Discussion:
[Bacula-users] Backup finished, but "Fatal error: Network error with FD"/"Connection reset by peer"
Raimund Sacherer
2015-08-03 10:52:43 UTC
Permalink
Hello,

we use bacula now for about 6 years and it works great. Some 6 month ago we switched to another Bacula Server. The switch included changing the OS from Linux to FreeBSD (to get better flexibility with ZFS, etc.).

Since the move we experience some problems. I keep logs for about 3 month so right now I can say that for about 3100 Backup Jobs 11 Jobs fail with:

02-Aug 09:13 backupserver-dir JobId 110334: Fatal error: Network error with FD during Backup: ERR=Connection reset by peer
02-Aug 09:13 backupserver-dir JobId 110334: Error: Bacula backupserver-dir 5.2.12 (12Sep12):

But it seems the backup has finished just fine. After changing the the volume status from Error to Used we can restore files.

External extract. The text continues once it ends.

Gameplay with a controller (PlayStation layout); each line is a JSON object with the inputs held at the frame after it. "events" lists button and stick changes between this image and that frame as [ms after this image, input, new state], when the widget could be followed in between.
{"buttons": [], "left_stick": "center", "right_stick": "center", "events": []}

It seems that after the backup is finished, a communication attempt between the director and the client fails somehow.

All those clients are in the same LAN Network. The backup time is comparable, also the amount of files etc.

It *seems* to only affect Windows, but I can not verify this fact as I do not have logs beyond 3 month.

I read some-where that there could be problems with some sort of timeout in the FreeBSD network stack, but before twiddling with some knobs I really would appreciate if someone else had similar problems in the past and knows what the root cause is.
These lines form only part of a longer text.